Self-discovery and meaning making systems to try

Meaning making to me is creating a coherent existence. It’s making sense of my preferences, decisions, and experiences to build into a greater story interconnected with the universe. I abide by the existentialist theory that humans define their own purpose and values.

This process is extremely lonely and difficult to do one’s own, but thankfully philosophers and mystics have done it for millennia so that we have built up myths, symbologies, and frameworks to make things make sense.

The following is a non-comprehensive list of meaning making systems I have tried and enjoyed over the years. I invite you to dabble in what sounds intriguing to you and fall down your own rabbit holes of self-discovery.

QUESTIONNAIRES

The start of my meaning making began simply, by answering long questionnaires on my Livejournal blogs. I first determined what was meaningful to me through the practice of questioning and answering, both acts of examining truth in one’s self. From the seriousness of the Proust Questionnaire to the silliness of scrollable Myspace surveys, these were my way of exploring my life in threads, building an overall picture of the kind of individual I was becoming.

TRY: Journal or speak out loud some of your answers to the The Proust Questionnaire or 36 Questions in Love.

ASTROLOGY

Astrology is a centuries old practice that assigns meaning to the placement of various planets under twelve zodiac signs and houses. Like most novices, I grew up thinking there was only one astrological sign, aka the sun sign, that each person was born into.

I was born right at the transition point of Virgo and Libra, so for the longest time I determined my astrological sun sign through the dates written on magazine horoscopes and assumed I was a Libra. It wasn’t until I was twenty that I got a proper natal chart reading and realized how wrong I had been!
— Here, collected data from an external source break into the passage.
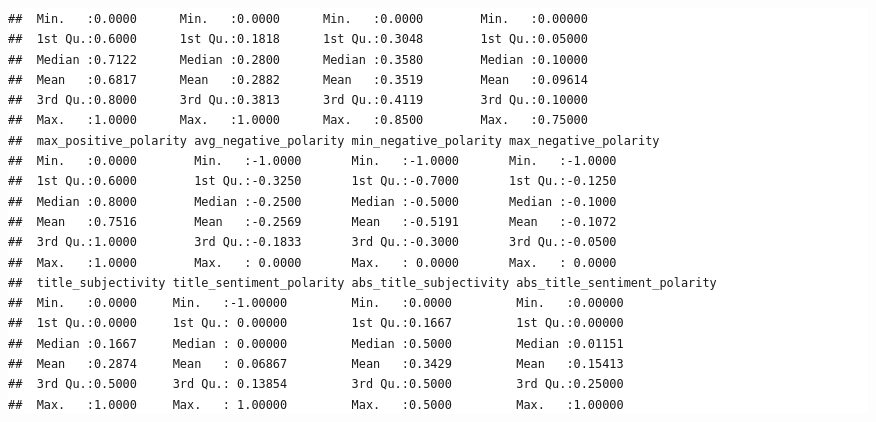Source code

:     ##  Min.   :0.0000      Min.   :0.0000      Min.   :0.0000        Min.   :0.00000      
    ##  1st Qu.:0.6000      1st Qu.:0.1818      1st Qu.:0.3048        1st Qu.:0.05000      
    ##  Median :0.7122      Median :0.2800      Median :0.3580        Median :0.10000      
    ##  Mean   :0.6817      Mean   :0.2882      Mean   :0.3519        Mean   :0.09614      
    ##  3rd Qu.:0.8000      3rd Qu.:0.3813      3rd Qu.:0.4119        3rd Qu.:0.10000      
    ##  Max.   :1.0000      Max.   :1.0000      Max.   :0.8500        Max.   :0.75000      
    ##  max_positive_polarity avg_negative_polarity min_negative_polarity max_negative_polarity
    ##  Min.   :0.0000        Min.   :-1.0000       Min.   :-1.0000       Min.   :-1.0000      
    ##  1st Qu.:0.6000        1st Qu.:-0.3250       1st Qu.:-0.7000       1st Qu.:-0.1250      
    ##  Median :0.8000        Median :-0.2500       Median :-0.5000       Median :-0.1000      
    ##  Mean   :0.7516        Mean   :-0.2569       Mean   :-0.5191       Mean   :-0.1072      
    ##  3rd Qu.:1.0000        3rd Qu.:-0.1833       3rd Qu.:-0.3000       3rd Qu.:-0.0500      
    ##  Max.   :1.0000        Max.   : 0.0000       Max.   : 0.0000       Max.   : 0.0000      
    ##  title_subjectivity title_sentiment_polarity abs_title_subjectivity abs_title_sentiment_polarity
    ##  Min.   :0.0000     Min.   :-1.00000         Min.   :0.0000         Min.   :0.00000             
    ##  1st Qu.:0.0000     1st Qu.: 0.00000         1st Qu.:0.1667         1st Qu.:0.00000             
    ##  Median :0.1667     Median : 0.00000         Median :0.5000         Median :0.01151             
    ##  Mean   :0.2874     Mean   : 0.06867         Mean   :0.3429         Mean   :0.15413             
    ##  3rd Qu.:0.5000     3rd Qu.: 0.13854         3rd Qu.:0.5000         3rd Qu.:0.25000             
    ##  Max.   :1.0000     Max.   : 1.00000         Max.   :0.5000         Max.   :1.00000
On one hand, I can see the fallacy of letting the common traits of a sign dictate your understanding of yourself. Libras are indecisive and I always assumed I was too, until I suddenly “became” an organized Virgo. This is why I don’t really find it interesting to reduce someone to their sun sign, rising sign, or even their big 3 (sun, moon, and rising).

Astrology became truly interesting to me once I delved into my entire chart and started piecing together its threads. I look to astrologers Chani Nicholas and Jo O’Neill for up-to-date readings, and have read books by Steven Forrest and Dane Rudhyar for deeper self-study.

TRY: Look at your North & South Node placements for karmic, spiritual learning. Look at your Midheaven (MC) placement to shed light on vocational purpose.

MBTI

The Myers-Briggs Type Indicator (MBTI) is a questionnaire that categorizes you into one of sixteen types, loosely based on Carl Jung’s eight functions of consciousness.

I have a soft spot for MBTI as it was the first meaning making framework to unlock compassion for myself. Even though it’s now widely understood to be a pseudoscience, I still think any popular framework that allows for variation in personality can be a great conduit to better understanding, not only for ourselves but also for each other. Any meaning making system provides a shorthand for people to easily share how they perceive themselves. The self-diagnostic tool of MBTI makes this easily accessible, especially to those who don’t ascribe to spiritual meaning making systems.

Free internet MBTI assessments often explain types as a combination of letters, which leads to people over-identifying with the letters instead of researching the underlying cognitive functions. MBTI was my entrypoint into Carl Jung’s vast theories of psychology, and I strongly believe learning about the eight functions is the most beneficial aspect of knowing one’s MBTI type.

For example, as an INFJ I rely on Introverted Intuition (Ni) to make sense of the world through abstract insights and connections much more than I retain or deal with sensory details and facts. My inferior function, aka the opposite of Introverted Intuition, is Extraverted Sensing, which is acting on concrete experience in the present moment. Because this function is my least developed, my growth edge is to ground in the present, tend to my bodily needs, and be careful of sensory overwhelm.

TRY: Look at your type’s dominant function to see how you primarily engage with the world. Look at your inferior function to discover what commonly trips you up.

Last updated March 24, 2026. More coming!